El arte de perder
Cuántas veces no habré perdido entre los cojines del sofá el juego de llaves, el mando de la tele, una goma de pelo, monedas, canicas...
Hace poco, buscando por todos los posibles rincones de casa mi móvil (extraviado, despistado, por enésima vez), sonreí recordando el poema de Elizabeth Bishop en el libro “Flores raras”... y sorprendente me vino la voz de mi abuela.
Paré en seco. El cruce entre la poetiza y mi abuela obró una alquimia que me transportó a su sofá en su casa de Barcelona, mientras buscaba mis juguetes (extraviados, despistados, por enésima vez) ella recitaba:
No es difícil dominar el arte de perder:
tantas cosas parecen llenas del propósito de ser perdidas,
que su pérdida no es ningún desastre.
Perder alguna cosa cada día. Aceptar aturdirse por la pérdida
de las llaves de la puerta, de la hora malgastada.
No es difícil dominar el arte de perder…
¡Por eso me resultaba tan familiar todo lo que el recorrido de mis ojos por las páginas de mi nuevo libro me mostraba! Mi sangre ya había estado allí. ¡Mi abuela era fan de la Bishop!
De un respingo fui a por la caja de libros rescatada hace años de su biblioteca. Allí tenía atesorados los que habían sido sus libros de cabecera. Estaba convencida que ahí la encontraría.
Abrí la caja y navegué por los títulos: Woolf, Dickens, García Márquez… a medida que acariciaba los lomos pequeñas imágenes de mi abuela leyéndolos me golpeaban con la frescura de olas de mar. Fue entre esos recuerdos y esa fragancia a páginas de papel que lo encontré. Geography III de Elizabeth Bishop. Allí estaba, como esperándome.

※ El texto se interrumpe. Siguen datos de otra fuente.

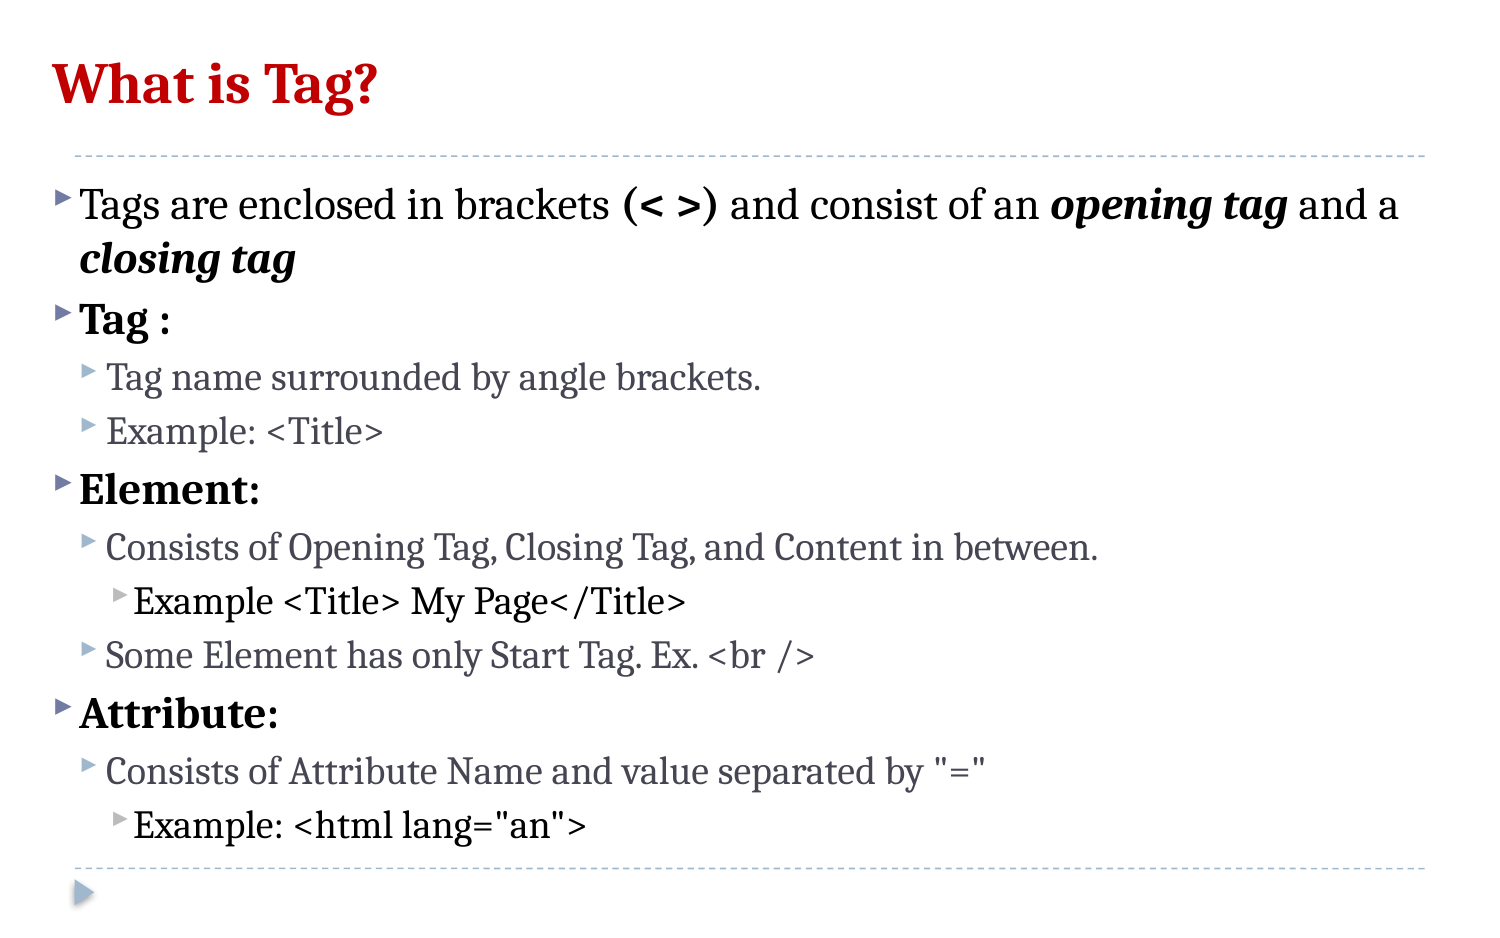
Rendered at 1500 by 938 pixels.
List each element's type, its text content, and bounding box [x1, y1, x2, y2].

title What is Tag? [37, 20, 1425, 141]
list Tags are enclosed in brackets (< >) and consist of an opening tag and a closing tag Tag : Tag name surrounded by angle brackets. Example: <Title> Element: Consists of Opening Tag, Closing Tag, and Content in between. Example <Title> My Page</Title> Some Element has only Start Tag. Ex. <br /> Attribute: Consists of Attribute Name and value separated by "=" Example: <html lang="an"> [37, 166, 1463, 855]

Tomé el ejemplar y tracé con mis dedos el dibujo de la portada. Parecía como si aquel globo terráqueo y aquel astrolabio quisieran susurrarme algo. Lentamente abrí la portada, que se quejaba feliz por el desuso, y navegué por sus páginas hasta encontrarlo. One Art. Inspiré y lo leí en voz alta; mi abuela más presente que nunca. Sonreí y abracé el libro.
Solo cuando abrí los ojos nuevamente me di cuenta de que algo se había caído de entre las páginas. Dos cosas descansaban en el piso y al verlas pude sentir una premonición de que me encontraba frente a algo importante.
Las tomé con sumo cuidado, temiendo que se rompieran. Una hoja, arrugada y atropellada por el paso del tiempo, se sumaba a una pequeña fotografía instantánea en donde se veía a un puente atravesando unas colinas. Abajo, con la inconfundible letra de mi abuela, se leía: “Brasil, 1951”. ¿Sería…?
Como atada por un hilo invisible, como atraída por el más potente de los imanes, entendí hacia dónde mi destino clamaba a gritos que me dirigiera. Petrópolis me estaba esperando.